Request:
Please return every line of text from the entries below, with the same wording and order, and leave the pictures out.

Records shown:
◇ ◇ ◇

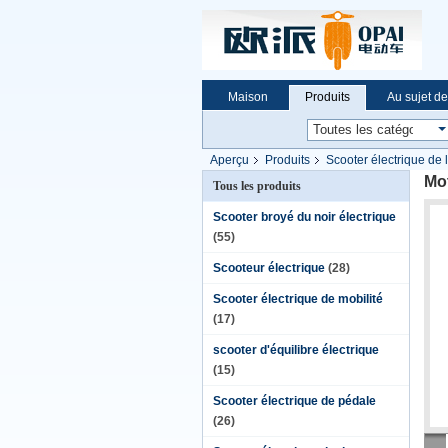
Maison
Produits
Au sujet d
Aperçu
Produits
Scooter électrique de
Mot
Tous les produits
Scooter broyé du noir électrique
(55)
Scooteur électrique
(28)
Scooter électrique de mobilité
(17)
scooter d'équilibre électrique
(15)
Scooter électrique de pédale
(26)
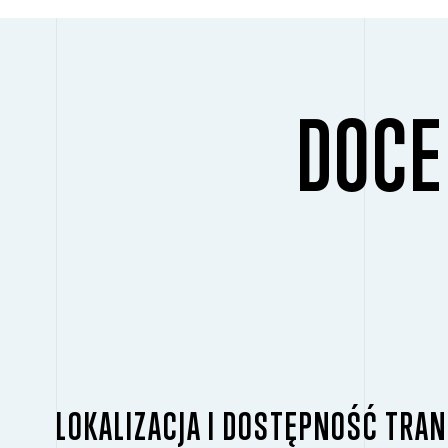
DOCE
LOKALIZACJA I DOSTĘPNOŚĆ TR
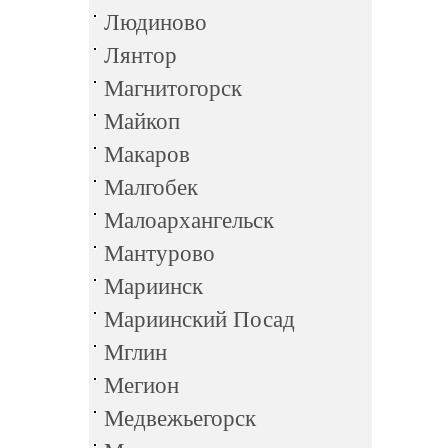
Людиново
Лянтор
Магнитогорск
Майкоп
Макаров
Малгобек
Малоархангельск
Мантурово
Мариинск
Мариинский Посад
Мглин
Мегион
Медвежьегорск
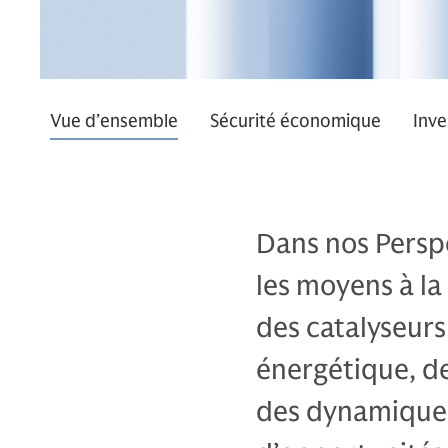
Vue d’ensemble
Sécurité économique
Inve
Dans nos Persp
les moyens à la
des catalyseurs
énergétique, de
des dynamiques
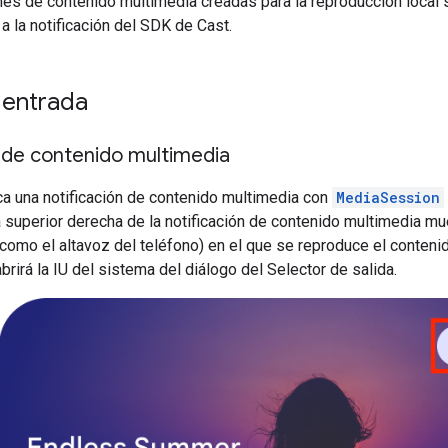
es de contenido multimedia creadas para la reproducción local 
a la notificación del SDK de Cast.
 entrada
 de contenido multimedia
ca una notificación de contenido multimedia con
MediaSession
na superior derecha de la notificación de contenido multimedia mu
(como el altavoz del teléfono) en el que se reproduce el conteni
abrirá la IU del sistema del diálogo del Selector de salida.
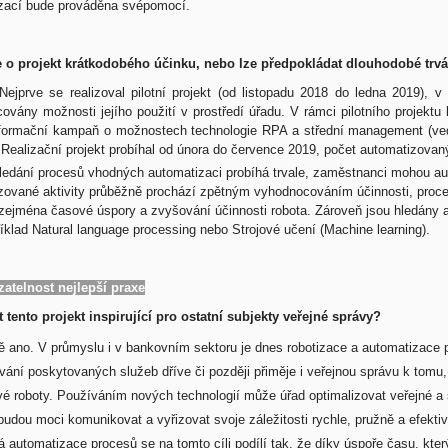
zací bude prováděna svépomocí.
 o projekt krátkodobého účinku, nebo lze předpokládat dlouhodobé trvá
Nejprve se realizoval pilotní projekt (od listopadu 2018 do ledna 2019), 
ovány možnosti jejího použití v prostředí úřadu. V rámci pilotního projekt
nformační kampaň o možnostech technologie RPA a střední management (ved
 Realizační projekt probíhal od února do července 2019, počet automatizovan
ledání procesů vhodných automatizaci probíhá trvale, zaměstnanci mohou aut
zované aktivity průběžně prochází zpětným vyhodnocováním účinnosti, proce
 zejména časové úspory a zvyšování účinnosti robota. Zároveň jsou hledány a
íklad Natural language processing nebo Strojové učení (Machine learning).
zatelnost nejlepší praxe
 tento projekt inspirující pro ostatní subjekty veřejné správy?
 ano. V průmyslu i v bankovním sektoru je dnes robotizace a automatizace 
vání poskytovaných služeb dříve či později přiměje i veřejnou správu k tomu
é roboty. Používáním nových technologií může úřad optimalizovat veřejné a soci
budou moci komunikovat a vyřizovat svoje záležitosti rychle, pružně a efekti
á automatizace procesů se na tomto cíli podílí tak, že díky úspoře času, kt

◇ ◇ ◇

Expected output:
Maison
Produits
Au sujet d
Aperçu
Produits
Scooter électrique de
Mot
Tous les produits
Scooter broyé du noir électrique
(55)
Scooteur électrique
(28)
Scooter électrique de mobilité
(17)
scooter d'équilibre électrique
(15)
Scooter électrique de pédale
(26)
DOCE
LOKALIZACJA I DOSTĘPNOŚĆ TR
Людиново
Лянтор
Магнитогорск
Майкоп
Макаров
Малгобек
Малоархангельск
Мантурово
Мариинск
Мариинский Посад
Мглин
Мегион
Медвежьегорск
Vue d’ensemble
Sécurité économique
Inve
Dans nos Persp
les moyens à la
des catalyseurs
énergétique, de
des dynamiques
es de contenido multimedia creadas para la reproducción local 
a la notificación del SDK de Cast.
 entrada
 de contenido multimedia
ca una notificación de contenido multimedia con
MediaSession
na superior derecha de la notificación de contenido multimedia mu
(como el altavoz del teléfono) en el que se reproduce el conteni
abrirá la IU del sistema del diálogo del Selector de salida.
zací bude prováděna svépomocí.
 o projekt krátkodobého účinku, nebo lze předpokládat dlouhodobé trvá
Nejprve se realizoval pilotní projekt (od listopadu 2018 do ledna 2019), 
ovány možnosti jejího použití v prostředí úřadu. V rámci pilotního projekt
nformační kampaň o možnostech technologie RPA a střední management (ved
 Realizační projekt probíhal od února do července 2019, počet automatizovan
ledání procesů vhodných automatizaci probíhá trvale, zaměstnanci mohou aut
zované aktivity průběžně prochází zpětným vyhodnocováním účinnosti, proce
 zejména časové úspory a zvyšování účinnosti robota. Zároveň jsou hledány a
íklad Natural language processing nebo Strojové učení (Machine learning).
zatelnost nejlepší praxe
 tento projekt inspirující pro ostatní subjekty veřejné správy?
 ano. V průmyslu i v bankovním sektoru je dnes robotizace a automatizace 
vání poskytovaných služeb dříve či později přiměje i veřejnou správu k tomu
é roboty. Používáním nových technologií může úřad optimalizovat veřejné a soci
budou moci komunikovat a vyřizovat svoje záležitosti rychle, pružně a efekti
á automatizace procesů se na tomto cíli podílí tak, že díky úspoře času, kt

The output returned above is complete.